Their hands grip me tightly from both sides. Then I start to get scared.

“Hey.” I struggle to sit up. “You’re hurting me.”

“It’s important that you stay very still,” Raven says. Then she pauses. “It’s going to hurt for a bit, Lena. But it will be over quickly, okay? Just trust us.”

The fear is causing a new fire in my chest. Bram is holding the metal tool, newly sterilized, and its blade seems to catch all the light from the fire behind him, and glow hot and white and terrible. I’m too frightened to try and struggle, and I know it wouldn’t do any good. Raven and Bram are too strong.

“Bite on this,” Bram says, and suddenly there is a strip of leather going into my mouth. It smells like Grandpa’s tobacco.

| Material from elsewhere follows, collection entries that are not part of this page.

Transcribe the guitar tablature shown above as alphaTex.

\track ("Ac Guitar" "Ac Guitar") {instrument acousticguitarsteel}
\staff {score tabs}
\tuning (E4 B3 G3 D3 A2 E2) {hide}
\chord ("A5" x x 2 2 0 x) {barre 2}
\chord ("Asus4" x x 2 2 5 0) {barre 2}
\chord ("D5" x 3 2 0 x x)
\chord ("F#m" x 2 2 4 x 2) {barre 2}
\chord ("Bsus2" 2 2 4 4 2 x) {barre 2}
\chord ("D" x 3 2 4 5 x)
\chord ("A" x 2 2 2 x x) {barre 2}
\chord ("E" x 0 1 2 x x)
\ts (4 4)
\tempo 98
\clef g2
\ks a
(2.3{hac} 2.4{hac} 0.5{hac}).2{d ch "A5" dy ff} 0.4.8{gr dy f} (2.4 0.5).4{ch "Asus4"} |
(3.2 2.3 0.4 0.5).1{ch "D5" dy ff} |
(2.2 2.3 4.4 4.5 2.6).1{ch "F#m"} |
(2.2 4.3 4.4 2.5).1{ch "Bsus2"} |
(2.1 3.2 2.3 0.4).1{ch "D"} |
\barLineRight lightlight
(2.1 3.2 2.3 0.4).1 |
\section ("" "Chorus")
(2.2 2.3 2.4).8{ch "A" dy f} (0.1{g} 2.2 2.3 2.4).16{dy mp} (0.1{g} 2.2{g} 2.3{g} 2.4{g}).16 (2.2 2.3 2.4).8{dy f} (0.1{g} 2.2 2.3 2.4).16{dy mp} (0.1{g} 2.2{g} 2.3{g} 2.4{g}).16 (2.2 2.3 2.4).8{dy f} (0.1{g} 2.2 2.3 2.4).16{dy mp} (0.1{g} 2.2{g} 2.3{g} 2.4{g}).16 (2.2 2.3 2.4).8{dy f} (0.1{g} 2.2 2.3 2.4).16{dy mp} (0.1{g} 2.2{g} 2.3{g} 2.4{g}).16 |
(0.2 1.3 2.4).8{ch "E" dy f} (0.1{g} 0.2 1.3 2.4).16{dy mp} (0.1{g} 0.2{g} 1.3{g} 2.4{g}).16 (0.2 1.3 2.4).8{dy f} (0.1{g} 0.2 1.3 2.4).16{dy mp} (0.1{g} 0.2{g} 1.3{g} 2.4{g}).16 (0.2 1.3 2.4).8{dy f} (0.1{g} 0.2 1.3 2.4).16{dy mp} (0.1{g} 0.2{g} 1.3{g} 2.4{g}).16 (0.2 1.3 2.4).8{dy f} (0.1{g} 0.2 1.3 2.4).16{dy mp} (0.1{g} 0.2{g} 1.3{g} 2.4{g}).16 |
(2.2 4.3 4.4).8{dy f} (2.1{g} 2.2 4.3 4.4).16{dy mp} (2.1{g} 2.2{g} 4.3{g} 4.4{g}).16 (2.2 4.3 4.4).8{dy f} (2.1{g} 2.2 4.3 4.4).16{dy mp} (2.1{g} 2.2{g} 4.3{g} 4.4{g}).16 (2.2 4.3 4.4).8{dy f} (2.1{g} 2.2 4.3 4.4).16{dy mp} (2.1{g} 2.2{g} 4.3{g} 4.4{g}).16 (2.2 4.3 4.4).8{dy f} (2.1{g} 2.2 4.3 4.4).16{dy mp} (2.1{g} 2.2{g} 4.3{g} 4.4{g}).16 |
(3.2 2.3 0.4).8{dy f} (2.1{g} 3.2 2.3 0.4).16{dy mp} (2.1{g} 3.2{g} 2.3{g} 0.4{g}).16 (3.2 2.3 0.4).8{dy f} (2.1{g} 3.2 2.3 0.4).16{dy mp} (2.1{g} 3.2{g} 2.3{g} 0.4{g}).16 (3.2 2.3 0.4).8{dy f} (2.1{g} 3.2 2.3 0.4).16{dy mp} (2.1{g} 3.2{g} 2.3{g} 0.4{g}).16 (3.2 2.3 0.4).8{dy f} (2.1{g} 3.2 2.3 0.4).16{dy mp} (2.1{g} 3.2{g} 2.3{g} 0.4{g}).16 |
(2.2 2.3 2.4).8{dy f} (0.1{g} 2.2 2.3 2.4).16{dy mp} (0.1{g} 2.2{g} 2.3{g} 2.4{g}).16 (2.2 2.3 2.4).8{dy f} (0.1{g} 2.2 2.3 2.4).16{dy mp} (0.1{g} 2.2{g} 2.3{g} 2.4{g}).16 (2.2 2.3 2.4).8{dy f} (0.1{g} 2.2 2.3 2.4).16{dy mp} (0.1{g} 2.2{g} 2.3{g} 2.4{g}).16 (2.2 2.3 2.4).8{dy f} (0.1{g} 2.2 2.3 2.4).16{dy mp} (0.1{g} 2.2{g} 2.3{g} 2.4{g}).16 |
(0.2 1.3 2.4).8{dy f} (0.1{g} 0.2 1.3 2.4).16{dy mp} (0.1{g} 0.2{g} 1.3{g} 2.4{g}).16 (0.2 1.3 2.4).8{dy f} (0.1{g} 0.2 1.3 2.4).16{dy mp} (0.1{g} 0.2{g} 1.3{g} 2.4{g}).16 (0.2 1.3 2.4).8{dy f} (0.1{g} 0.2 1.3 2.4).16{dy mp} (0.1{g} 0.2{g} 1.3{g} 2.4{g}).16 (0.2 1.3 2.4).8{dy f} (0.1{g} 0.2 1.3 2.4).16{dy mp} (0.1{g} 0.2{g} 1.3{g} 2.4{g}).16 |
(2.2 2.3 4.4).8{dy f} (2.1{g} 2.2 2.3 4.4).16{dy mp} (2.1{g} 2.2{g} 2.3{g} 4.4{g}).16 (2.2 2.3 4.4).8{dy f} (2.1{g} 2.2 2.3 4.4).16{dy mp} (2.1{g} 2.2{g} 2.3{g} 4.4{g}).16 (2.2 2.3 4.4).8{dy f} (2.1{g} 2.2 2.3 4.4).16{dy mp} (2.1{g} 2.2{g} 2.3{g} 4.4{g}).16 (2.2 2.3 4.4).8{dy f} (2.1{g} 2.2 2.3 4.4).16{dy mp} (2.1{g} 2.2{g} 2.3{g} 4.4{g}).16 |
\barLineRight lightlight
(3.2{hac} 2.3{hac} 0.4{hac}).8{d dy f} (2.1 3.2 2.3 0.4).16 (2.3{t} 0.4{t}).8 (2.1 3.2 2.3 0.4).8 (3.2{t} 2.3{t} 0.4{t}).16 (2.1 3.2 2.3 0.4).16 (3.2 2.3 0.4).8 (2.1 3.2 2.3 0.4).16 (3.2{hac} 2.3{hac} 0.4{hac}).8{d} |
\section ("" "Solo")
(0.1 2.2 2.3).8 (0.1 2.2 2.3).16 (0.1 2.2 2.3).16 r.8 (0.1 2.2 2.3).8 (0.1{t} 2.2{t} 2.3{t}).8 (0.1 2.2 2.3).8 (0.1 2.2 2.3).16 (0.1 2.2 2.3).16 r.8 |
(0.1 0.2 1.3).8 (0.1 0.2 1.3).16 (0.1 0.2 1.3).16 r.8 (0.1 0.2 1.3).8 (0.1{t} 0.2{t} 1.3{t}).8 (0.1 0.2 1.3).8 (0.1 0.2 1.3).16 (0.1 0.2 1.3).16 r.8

“Wait—,” I try to say, but I can’t choke the word out past the leather. Then Bram places one hand on my forehead, angling my chin up to the sky, hard, and he’s bending over me, blade in hand, and I can feel its tip just pressing into the space behind my left ear, and I want to cry out but I can’t, and I want to run but I can’t do that, either.

“Welcome to the resistance, Lena,” he whispers to me. “I’ll try to make this quick.”

The first cut goes deep. I am filled with burning. And then I find my voice, and scream.

Lena.”

My name pulls me out of sleep. I sit up, heart careening in my chest.

Julian has moved his cot toward the door, pressed it against the wall, as far away from me as possible. Sweat is beading on my upper lip. It has been days since I’ve showered, and the room is full of a close, animal smell.

“Is that even your real name?” Julian asks, after a pause. His voice is still cold, although it has lost some of its edge.

“That’s my name,” I say. I squeeze my eyes closed, tight, until little bursts of color appear behind my eyelids. I was having a nightmare. I was in the Wilds. Raven and Alex were there, and there was an animal, too, something enormous we had killed.

“You were calling for Alex,” Julian says, and I feel a small spasm of pain in my stomach. More silence, then: “It was him, wasn’t it? He’s the one who got you sick.”

“What does it matter?” I say. I lie down again.

“So what happened to him?” Julian asks.

“He died,” I say shortly, because that is what Julian wants to hear. I picture a tall tower, smooth-sided, stretching all the way to the sky. There are stairs cut in the side of the tower, winding up and up. I take the first step into the coolness and shade.